Hello! I’m Taryn, and I’m an intern here at SEO Inc. You’ll see me writing from time to time.
Back in 2010, Google would typically only display two results from the same domain in a single search. Since then however, site domination has seen a steady rise. Late in 2010, Google even confirmed that more searches could be dominated by multiple results from the same domain. Most recently, Google has downshifted from displaying 10 links to seven, and single sites can dominate search results now more than ever.
So Where Is The Proof?
Between August 8 and August 15, there was a significant spike in SERPs with exactly seven results. Dr. Peter Meyers of SEOmoz took a set of 1,000 queries and top 10 SERPs and measured them every 24 hours in order to see the spike in searches with precisely seven results. This surge in exactly seven results could mean that Google is experimenting with a new display format for the search results. While only 20% of the results have exactly seven listings, it does indicate a change in the search results. Sitelinks that are often displayed for brand names are now popping up with non-branded searches, and it seems as though Google is attempting to tie the new display format to whether or not sitelinks appear.

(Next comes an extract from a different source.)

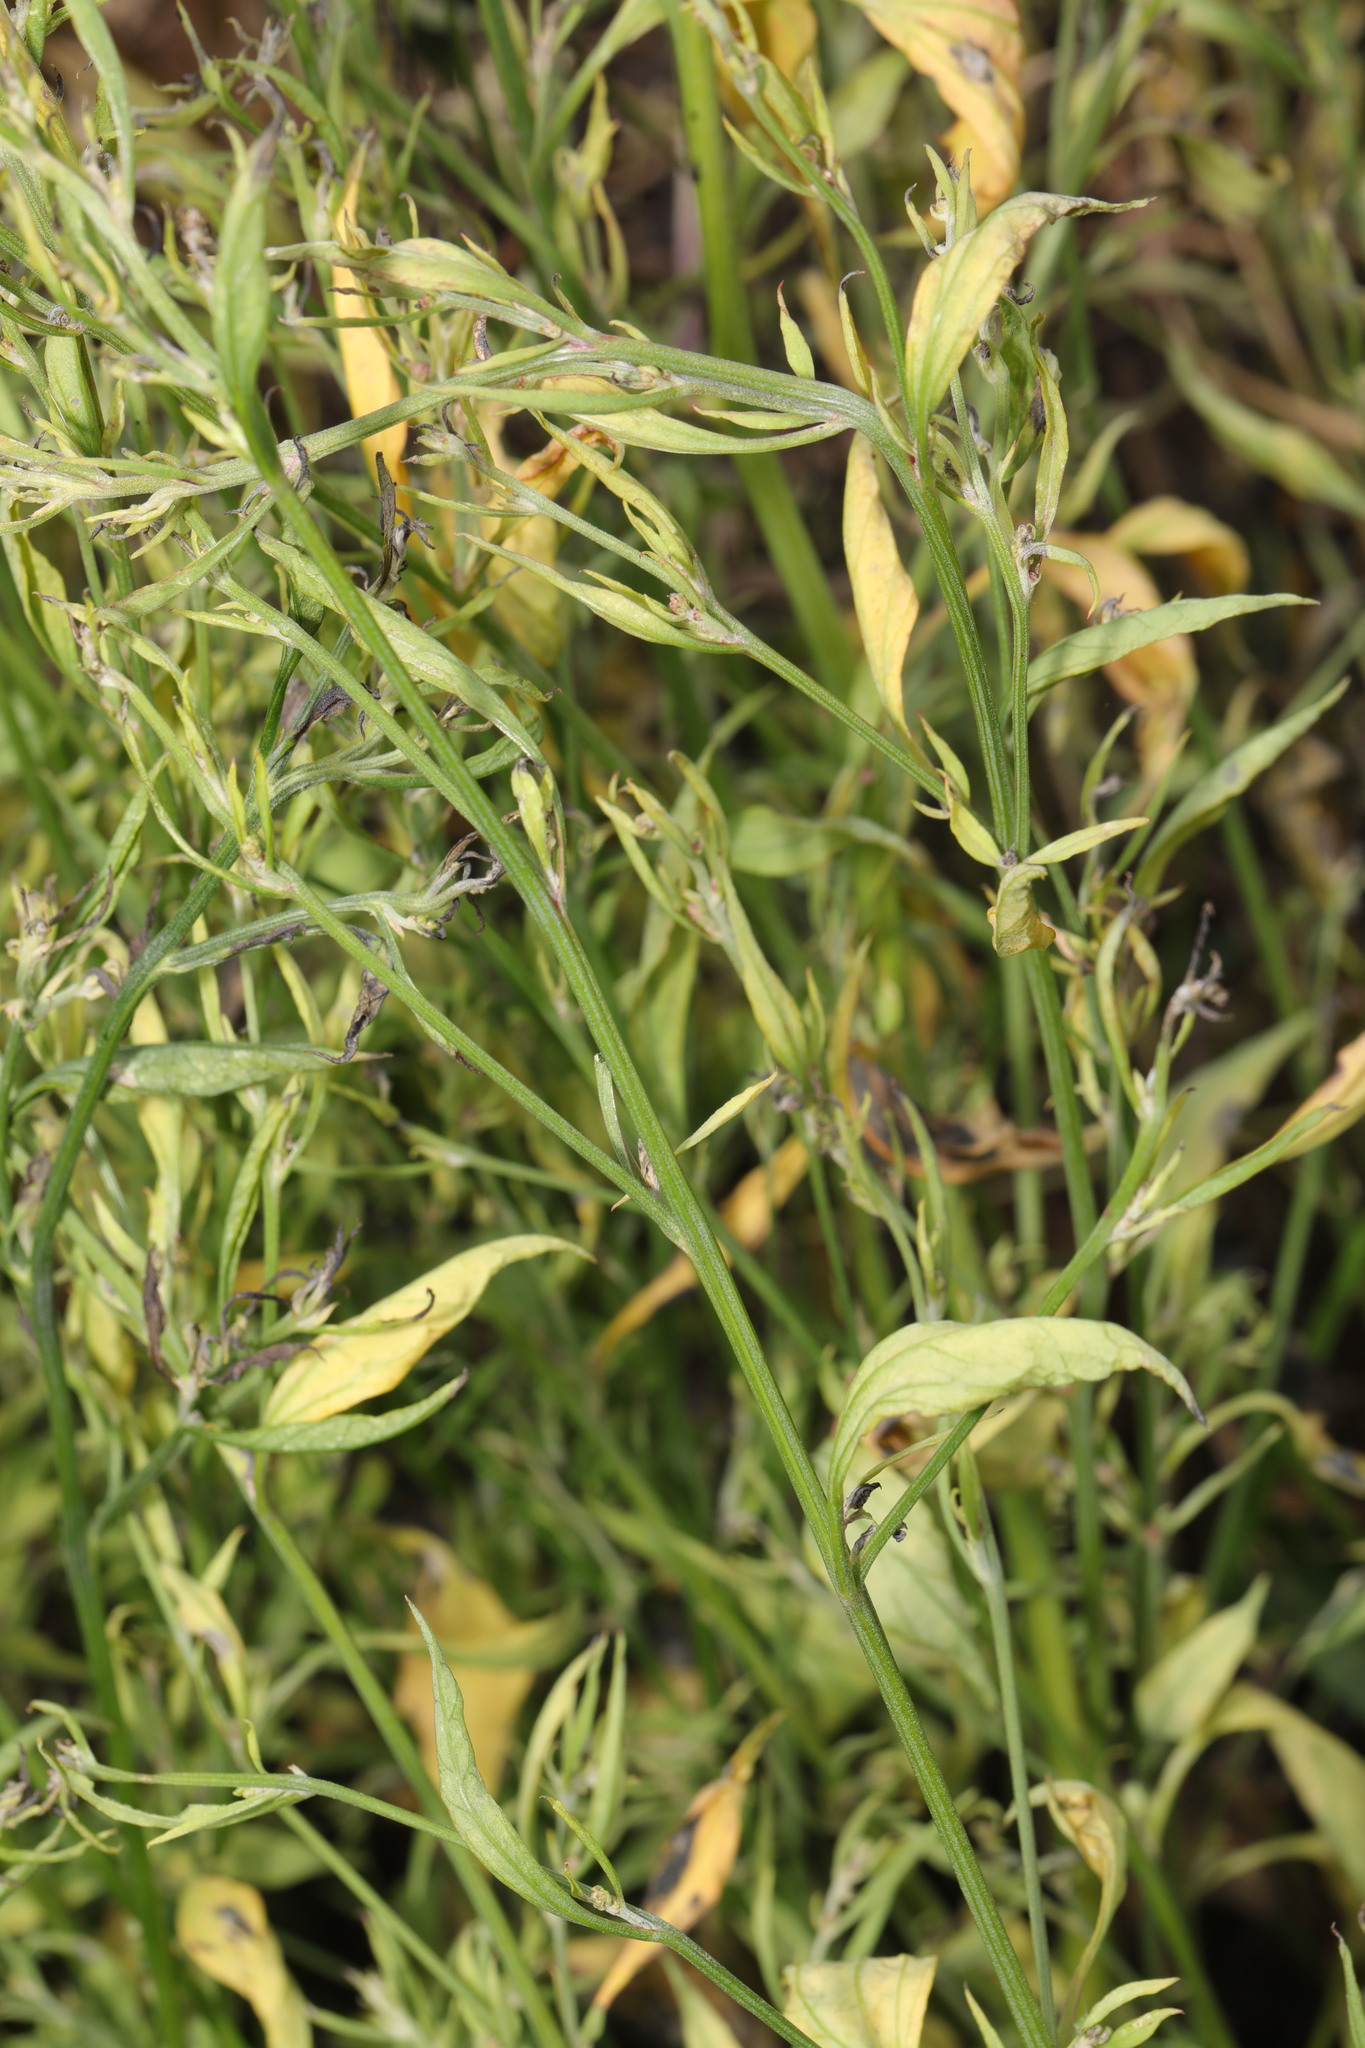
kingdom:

What Else Has Google Changed?
In addition to the seven links and sitelinks change, there also seems to be an increase in Google displaying multiple listings for the same website. The possibility for a site to dominate SERPs isn’t necessarily related to the shift from 10 to seven links, but it may open the door for brand sites to push down negative content. While this isn’t necessarily unusual, especially since Google confirmed the possibility of site domination in 2010, it does feel like another expansion in one domain monopolizing search results is happening. Whether or not that’s because of the Panda and Penguin updates, or because searchers are simply more attuned to the results now, remains to be seen.
So what does that mean for you? It means that your searches are more likely to be dominated by a single website, and it means you may have to do more manual sifting through the site that takes over the first seven results. Ultimately, Google is altering its search algorithm, and we can be sure to expect more changes.